Problem >>
Copy word for word the lines between the line holding "Колпакова Алла; бумага,линер" and the line holding "เปลี่ยนภาษา", inclusive.

Records for the task >>
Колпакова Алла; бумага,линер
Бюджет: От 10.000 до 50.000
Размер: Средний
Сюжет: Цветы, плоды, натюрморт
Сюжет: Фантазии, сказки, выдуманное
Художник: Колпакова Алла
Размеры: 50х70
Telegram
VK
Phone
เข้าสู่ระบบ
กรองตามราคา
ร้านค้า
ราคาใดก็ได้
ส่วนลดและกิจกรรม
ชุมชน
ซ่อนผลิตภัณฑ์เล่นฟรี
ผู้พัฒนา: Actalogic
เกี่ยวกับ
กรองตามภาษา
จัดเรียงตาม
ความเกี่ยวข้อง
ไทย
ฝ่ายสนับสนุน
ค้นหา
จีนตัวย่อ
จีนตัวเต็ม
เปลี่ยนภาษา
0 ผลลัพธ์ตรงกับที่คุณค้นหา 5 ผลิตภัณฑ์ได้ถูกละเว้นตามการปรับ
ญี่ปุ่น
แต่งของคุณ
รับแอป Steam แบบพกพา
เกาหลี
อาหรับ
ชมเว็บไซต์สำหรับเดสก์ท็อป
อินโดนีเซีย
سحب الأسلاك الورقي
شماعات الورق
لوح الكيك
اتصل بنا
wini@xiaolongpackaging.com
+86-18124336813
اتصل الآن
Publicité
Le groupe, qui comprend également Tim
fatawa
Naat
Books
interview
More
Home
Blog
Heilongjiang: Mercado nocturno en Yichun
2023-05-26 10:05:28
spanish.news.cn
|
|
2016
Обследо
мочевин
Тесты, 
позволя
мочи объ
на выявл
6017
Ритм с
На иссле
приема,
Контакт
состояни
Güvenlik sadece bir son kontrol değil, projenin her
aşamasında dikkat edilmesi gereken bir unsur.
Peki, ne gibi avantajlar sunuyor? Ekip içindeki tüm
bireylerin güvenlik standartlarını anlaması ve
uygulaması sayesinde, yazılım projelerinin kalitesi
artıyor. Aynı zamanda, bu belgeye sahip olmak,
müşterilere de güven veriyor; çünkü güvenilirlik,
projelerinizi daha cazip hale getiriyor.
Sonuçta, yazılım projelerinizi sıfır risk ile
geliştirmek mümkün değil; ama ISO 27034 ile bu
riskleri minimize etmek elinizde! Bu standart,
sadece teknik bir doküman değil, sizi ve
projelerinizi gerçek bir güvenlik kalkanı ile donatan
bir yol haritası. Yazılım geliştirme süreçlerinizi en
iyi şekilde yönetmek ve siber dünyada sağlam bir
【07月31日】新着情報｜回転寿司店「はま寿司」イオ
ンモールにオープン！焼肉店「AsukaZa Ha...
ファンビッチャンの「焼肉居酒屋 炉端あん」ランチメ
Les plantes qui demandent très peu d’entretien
--
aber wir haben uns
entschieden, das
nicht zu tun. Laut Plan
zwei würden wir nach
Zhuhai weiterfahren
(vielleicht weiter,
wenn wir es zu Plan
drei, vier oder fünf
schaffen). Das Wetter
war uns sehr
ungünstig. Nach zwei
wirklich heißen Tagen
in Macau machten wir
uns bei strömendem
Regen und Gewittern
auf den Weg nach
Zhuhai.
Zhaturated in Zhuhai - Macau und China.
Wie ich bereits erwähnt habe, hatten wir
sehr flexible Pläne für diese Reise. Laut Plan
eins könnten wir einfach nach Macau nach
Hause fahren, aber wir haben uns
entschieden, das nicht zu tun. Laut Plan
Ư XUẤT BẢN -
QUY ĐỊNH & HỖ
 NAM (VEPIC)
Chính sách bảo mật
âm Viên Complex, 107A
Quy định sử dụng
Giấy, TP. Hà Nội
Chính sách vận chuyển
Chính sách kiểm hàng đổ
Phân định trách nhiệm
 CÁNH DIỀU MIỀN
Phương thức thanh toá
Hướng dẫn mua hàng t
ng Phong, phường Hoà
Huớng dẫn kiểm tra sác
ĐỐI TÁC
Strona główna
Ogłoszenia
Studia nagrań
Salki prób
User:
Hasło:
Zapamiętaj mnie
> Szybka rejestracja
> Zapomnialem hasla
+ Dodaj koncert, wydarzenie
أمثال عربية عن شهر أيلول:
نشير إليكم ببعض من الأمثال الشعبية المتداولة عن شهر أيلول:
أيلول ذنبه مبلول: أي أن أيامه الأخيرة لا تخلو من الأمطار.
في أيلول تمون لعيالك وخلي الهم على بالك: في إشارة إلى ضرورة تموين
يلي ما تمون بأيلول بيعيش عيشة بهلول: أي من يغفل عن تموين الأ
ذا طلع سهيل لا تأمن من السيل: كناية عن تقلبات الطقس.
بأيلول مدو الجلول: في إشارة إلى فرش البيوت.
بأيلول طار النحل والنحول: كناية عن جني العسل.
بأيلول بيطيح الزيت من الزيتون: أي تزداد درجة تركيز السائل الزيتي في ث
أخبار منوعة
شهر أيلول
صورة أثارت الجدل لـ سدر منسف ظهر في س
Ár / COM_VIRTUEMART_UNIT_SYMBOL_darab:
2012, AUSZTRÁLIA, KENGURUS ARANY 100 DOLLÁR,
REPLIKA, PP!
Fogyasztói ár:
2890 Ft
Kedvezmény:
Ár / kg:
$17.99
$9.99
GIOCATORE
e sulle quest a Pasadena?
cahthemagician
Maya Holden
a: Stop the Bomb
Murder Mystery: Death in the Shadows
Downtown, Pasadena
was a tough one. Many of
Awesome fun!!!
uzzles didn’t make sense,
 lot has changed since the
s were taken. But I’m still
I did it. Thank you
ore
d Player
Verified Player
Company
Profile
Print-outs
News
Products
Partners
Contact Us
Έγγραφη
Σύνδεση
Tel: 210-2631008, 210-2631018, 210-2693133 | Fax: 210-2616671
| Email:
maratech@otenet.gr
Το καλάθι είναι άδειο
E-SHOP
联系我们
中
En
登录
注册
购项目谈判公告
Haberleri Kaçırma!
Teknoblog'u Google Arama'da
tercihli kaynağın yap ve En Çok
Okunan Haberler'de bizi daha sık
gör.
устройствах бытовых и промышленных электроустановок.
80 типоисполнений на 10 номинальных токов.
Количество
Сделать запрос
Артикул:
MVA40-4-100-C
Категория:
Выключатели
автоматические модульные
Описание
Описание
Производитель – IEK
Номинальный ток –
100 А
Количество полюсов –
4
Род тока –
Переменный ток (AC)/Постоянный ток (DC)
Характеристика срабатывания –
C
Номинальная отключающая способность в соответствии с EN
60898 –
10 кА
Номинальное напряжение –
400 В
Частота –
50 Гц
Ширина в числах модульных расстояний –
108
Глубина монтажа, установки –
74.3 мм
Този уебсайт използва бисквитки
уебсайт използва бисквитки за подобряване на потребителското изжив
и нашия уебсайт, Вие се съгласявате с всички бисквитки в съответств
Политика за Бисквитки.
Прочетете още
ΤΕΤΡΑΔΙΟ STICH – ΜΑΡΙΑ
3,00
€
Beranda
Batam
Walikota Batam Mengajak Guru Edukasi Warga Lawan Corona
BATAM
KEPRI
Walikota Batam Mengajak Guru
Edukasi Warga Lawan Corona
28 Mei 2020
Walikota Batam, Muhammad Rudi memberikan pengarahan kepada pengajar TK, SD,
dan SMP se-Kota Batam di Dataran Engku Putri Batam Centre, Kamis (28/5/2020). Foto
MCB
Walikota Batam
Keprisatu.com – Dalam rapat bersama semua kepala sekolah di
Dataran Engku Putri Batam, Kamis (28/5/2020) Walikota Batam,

Output for this exercise >>
Колпакова Алла; бумага,линер
Бюджет: От 10.000 до 50.000
Размер: Средний
Сюжет: Цветы, плоды, натюрморт
Сюжет: Фантазии, сказки, выдуманное
Художник: Колпакова Алла
Размеры: 50х70
Telegram
VK
Phone
เข้าสู่ระบบ
กรองตามราคา
ร้านค้า
ราคาใดก็ได้
ส่วนลดและกิจกรรม
ชุมชน
ซ่อนผลิตภัณฑ์เล่นฟรี
ผู้พัฒนา: Actalogic
เกี่ยวกับ
กรองตามภาษา
จัดเรียงตาม
ความเกี่ยวข้อง
ไทย
ฝ่ายสนับสนุน
ค้นหา
จีนตัวย่อ
จีนตัวเต็ม
เปลี่ยนภาษา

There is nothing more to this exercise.